<224>On va prêchant toujours la morale sévère,
Dans des vers chevillés tristement vertueux?
Quoi! veut-on repeupler des couvents de chartreux?
Veut-on que la raison, outrageant la nature,
En herbe ose étouffer notre race future?
Serions-nous, par raison, de ces monstres hideux
Par un pacha jaloux réduits à leurs neveux?
Je veux être Ixion, je veux être Tantale,
Si jamais à ce but a tendu ma morale :
La sagesse, Chasot, prudente en ses leçons.
Évite les excès où donnaient les Catons.
Loin d'ici ce docteur qui sans cesse nous damne!
L'amour est approuvé, l'abus, on le condamne;
Rien n'est de sa nature absolument mauvais,
Mais le bien et le mal sont voisins d'assez près.
L'amour paraît semblable aux plantes venimeuses,
Mortelles quelquefois, et toujours dangereuses;
Mais, en les mitigeant, de savants médecins
S'en servent, par leur art, au salut des humains;
Loin d'être un aliment, ce doit être un remède.
Un amour modéré peut venir à notre aide,
Quand, lassés d'un travail long et laborieux,
Nous empruntons de lui quelques moments joyeux.

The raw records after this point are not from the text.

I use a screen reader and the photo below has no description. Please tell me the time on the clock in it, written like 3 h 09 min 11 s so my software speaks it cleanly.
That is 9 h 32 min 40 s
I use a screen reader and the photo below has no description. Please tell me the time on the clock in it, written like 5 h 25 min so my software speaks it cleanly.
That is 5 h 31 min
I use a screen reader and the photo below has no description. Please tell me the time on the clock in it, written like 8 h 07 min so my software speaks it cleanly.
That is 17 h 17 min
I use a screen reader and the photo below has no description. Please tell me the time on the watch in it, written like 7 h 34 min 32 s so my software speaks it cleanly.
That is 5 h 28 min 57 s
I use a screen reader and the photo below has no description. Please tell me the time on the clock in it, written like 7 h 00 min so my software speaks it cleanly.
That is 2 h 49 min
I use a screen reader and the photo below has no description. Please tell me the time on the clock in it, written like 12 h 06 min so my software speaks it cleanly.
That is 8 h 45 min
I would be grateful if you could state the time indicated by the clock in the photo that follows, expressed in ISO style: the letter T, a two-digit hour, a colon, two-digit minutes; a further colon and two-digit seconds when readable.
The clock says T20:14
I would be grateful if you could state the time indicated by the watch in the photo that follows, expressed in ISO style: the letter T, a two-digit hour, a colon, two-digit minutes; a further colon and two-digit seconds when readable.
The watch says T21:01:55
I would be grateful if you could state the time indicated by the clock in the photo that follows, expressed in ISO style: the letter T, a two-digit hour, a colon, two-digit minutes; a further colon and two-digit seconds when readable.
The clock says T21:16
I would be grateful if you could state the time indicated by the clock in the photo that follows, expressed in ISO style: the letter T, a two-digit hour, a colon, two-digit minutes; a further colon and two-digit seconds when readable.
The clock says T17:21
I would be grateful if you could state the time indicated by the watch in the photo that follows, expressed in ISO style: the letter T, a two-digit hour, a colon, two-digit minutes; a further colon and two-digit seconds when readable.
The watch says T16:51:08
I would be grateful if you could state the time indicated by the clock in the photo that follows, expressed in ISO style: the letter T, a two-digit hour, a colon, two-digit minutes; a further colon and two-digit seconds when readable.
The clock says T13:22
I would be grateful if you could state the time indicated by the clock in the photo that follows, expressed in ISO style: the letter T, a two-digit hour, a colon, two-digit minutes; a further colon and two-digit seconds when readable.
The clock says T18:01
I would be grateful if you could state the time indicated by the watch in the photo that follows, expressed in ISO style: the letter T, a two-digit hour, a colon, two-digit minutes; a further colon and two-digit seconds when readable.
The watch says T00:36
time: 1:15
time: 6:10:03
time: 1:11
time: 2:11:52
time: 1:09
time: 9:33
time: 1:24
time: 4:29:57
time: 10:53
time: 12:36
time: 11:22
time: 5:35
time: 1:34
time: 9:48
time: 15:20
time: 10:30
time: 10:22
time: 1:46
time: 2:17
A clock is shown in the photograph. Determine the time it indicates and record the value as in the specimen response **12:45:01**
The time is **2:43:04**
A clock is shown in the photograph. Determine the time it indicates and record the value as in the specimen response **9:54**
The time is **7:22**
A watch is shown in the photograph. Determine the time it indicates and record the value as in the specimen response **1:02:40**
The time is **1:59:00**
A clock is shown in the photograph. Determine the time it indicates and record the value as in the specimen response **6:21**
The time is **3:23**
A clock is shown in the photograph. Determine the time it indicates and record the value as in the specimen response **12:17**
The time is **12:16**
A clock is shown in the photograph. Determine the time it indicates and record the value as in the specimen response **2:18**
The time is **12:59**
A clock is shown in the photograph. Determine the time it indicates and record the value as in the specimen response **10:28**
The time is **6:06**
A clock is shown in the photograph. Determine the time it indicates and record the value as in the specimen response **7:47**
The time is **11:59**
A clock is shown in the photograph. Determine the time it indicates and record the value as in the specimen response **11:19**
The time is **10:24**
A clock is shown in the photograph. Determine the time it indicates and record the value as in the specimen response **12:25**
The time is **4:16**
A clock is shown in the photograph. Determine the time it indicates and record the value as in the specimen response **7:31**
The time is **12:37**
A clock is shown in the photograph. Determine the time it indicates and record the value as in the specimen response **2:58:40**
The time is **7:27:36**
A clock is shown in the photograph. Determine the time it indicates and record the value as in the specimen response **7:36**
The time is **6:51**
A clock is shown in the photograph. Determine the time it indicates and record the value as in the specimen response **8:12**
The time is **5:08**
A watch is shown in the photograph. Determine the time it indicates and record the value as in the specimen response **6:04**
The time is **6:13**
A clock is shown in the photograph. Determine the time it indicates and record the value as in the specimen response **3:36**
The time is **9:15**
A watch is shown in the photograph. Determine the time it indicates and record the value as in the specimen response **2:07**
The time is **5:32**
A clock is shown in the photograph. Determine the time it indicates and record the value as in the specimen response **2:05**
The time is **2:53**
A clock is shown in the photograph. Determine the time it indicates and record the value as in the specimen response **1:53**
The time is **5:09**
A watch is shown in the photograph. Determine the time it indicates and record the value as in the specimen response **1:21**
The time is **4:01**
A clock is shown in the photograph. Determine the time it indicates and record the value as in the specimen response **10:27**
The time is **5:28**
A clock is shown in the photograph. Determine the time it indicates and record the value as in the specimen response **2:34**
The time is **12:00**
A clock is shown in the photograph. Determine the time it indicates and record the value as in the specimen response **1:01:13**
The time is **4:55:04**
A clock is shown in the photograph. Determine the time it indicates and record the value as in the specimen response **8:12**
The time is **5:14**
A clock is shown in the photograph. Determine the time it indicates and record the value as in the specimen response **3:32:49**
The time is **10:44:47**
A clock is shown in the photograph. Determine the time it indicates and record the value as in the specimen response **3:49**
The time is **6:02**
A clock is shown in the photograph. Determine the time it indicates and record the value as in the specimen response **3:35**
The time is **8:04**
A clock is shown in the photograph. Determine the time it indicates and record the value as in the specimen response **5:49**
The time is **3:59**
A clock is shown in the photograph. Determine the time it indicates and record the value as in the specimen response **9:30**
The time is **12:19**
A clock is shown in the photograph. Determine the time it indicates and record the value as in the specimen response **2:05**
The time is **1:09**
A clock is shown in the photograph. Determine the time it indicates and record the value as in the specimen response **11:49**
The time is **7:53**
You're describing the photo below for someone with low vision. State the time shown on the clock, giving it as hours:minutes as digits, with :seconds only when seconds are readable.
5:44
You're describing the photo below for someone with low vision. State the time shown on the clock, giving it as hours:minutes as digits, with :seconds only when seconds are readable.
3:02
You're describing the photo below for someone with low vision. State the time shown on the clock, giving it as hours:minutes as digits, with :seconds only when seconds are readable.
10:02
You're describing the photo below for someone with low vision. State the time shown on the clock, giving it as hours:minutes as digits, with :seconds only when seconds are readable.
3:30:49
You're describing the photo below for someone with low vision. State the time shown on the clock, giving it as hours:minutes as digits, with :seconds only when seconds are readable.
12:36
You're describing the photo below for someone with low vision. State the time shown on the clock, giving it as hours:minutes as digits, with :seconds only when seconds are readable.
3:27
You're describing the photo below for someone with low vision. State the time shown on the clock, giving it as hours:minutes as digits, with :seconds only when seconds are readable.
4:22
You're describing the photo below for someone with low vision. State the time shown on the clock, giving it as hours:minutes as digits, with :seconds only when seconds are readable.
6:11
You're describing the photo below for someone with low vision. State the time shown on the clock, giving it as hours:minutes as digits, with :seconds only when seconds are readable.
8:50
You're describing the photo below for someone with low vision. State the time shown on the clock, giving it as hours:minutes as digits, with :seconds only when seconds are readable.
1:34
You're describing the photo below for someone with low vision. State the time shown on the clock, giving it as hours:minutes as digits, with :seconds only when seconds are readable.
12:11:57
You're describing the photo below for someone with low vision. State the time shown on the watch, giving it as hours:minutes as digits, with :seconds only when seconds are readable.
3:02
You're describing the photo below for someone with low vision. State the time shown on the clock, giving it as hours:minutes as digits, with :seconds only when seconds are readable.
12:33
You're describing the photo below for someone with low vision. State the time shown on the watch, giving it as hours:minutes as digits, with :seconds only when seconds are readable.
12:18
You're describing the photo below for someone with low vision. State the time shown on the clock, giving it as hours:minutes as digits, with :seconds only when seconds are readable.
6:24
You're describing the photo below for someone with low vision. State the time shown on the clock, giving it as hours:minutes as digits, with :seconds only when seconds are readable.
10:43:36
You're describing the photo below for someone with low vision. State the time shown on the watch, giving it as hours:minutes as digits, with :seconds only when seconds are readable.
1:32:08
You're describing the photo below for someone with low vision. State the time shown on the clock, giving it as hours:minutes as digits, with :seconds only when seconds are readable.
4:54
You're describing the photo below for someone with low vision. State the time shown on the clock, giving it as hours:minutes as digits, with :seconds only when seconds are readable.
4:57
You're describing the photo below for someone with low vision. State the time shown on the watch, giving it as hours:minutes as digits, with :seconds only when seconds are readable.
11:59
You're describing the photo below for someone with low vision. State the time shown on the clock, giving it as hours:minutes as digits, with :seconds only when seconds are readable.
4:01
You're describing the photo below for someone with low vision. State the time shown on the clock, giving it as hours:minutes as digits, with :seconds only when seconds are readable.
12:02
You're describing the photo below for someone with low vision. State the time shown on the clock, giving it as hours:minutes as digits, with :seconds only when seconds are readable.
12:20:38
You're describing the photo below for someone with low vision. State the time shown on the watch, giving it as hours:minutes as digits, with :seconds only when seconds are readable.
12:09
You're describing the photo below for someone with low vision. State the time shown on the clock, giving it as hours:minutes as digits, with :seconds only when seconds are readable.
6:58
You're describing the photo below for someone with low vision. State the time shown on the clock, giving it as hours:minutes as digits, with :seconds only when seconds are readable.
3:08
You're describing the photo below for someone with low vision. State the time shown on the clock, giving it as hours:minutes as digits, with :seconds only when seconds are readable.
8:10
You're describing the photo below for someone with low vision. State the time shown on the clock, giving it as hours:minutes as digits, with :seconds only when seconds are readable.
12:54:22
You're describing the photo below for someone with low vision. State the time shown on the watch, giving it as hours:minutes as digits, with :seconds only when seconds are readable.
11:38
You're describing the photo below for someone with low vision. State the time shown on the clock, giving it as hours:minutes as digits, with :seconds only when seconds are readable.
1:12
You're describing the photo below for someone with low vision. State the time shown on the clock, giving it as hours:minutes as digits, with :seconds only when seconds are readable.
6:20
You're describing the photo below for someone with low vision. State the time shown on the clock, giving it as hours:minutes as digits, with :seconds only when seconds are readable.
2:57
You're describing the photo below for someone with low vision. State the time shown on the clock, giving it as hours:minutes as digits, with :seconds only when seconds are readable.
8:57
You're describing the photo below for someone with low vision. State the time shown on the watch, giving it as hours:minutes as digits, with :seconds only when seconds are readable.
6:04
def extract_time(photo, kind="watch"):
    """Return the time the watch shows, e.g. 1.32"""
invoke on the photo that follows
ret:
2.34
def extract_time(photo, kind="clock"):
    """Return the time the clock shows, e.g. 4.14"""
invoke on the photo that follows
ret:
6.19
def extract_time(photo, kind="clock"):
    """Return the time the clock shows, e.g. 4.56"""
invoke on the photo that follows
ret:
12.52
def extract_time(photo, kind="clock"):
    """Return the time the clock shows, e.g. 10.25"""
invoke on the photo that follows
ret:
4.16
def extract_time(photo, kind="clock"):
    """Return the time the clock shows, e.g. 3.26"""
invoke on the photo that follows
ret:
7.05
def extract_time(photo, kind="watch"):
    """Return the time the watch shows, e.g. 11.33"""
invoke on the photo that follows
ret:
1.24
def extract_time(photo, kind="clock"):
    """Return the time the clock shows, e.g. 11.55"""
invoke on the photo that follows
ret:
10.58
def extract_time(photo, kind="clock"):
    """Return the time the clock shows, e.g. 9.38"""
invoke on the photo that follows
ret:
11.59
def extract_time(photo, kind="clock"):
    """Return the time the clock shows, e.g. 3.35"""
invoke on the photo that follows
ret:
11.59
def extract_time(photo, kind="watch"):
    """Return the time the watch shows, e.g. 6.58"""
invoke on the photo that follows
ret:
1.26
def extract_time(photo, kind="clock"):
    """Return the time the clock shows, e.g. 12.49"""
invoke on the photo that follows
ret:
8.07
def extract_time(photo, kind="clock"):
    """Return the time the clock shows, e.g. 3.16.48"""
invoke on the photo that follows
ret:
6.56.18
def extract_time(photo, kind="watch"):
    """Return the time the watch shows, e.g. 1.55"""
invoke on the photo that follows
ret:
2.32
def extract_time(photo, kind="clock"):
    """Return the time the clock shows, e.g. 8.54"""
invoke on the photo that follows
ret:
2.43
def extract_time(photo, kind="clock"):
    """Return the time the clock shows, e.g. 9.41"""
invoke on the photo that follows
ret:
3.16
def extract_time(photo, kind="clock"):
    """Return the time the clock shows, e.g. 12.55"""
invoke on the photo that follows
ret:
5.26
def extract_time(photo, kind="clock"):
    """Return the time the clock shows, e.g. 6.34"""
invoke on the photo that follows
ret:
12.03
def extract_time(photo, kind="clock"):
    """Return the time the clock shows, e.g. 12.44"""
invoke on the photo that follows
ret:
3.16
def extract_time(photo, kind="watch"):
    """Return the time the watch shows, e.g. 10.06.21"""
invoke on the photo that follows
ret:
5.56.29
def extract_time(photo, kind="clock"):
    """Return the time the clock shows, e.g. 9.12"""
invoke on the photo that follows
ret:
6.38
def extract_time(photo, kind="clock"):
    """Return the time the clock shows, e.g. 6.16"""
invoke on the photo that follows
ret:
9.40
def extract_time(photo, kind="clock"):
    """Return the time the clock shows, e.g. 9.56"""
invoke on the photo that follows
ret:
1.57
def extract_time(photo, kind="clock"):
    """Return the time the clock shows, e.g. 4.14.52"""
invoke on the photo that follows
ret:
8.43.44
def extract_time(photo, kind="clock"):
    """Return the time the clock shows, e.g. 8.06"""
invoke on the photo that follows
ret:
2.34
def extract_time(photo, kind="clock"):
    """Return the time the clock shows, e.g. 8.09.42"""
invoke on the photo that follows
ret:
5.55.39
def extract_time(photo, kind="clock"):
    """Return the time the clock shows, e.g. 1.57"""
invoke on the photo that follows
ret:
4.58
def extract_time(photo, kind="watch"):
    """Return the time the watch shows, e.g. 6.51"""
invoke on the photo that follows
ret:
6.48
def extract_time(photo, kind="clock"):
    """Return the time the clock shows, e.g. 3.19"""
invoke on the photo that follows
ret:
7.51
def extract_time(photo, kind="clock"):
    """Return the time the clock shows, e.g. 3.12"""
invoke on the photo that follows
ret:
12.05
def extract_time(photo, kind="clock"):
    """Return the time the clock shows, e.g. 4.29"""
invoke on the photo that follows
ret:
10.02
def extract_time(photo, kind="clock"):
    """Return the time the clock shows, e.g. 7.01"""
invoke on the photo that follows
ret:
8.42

Si je vous ai tracé d'une touche légère
Les écueils différents qu'ont les mers de Cythère,
C'est pour vous empêcher d'y périr quelque jour;
Arrosez cependant les myrtes de l'Amour,
Et suivant les conseils que vous dicte ma verve,
En adorant Vénus, n'oubliez pas Minerve,
Et recueillez toujours, sensible à votre nom,
Les suffrages de Mars avec ceux d'Apollon.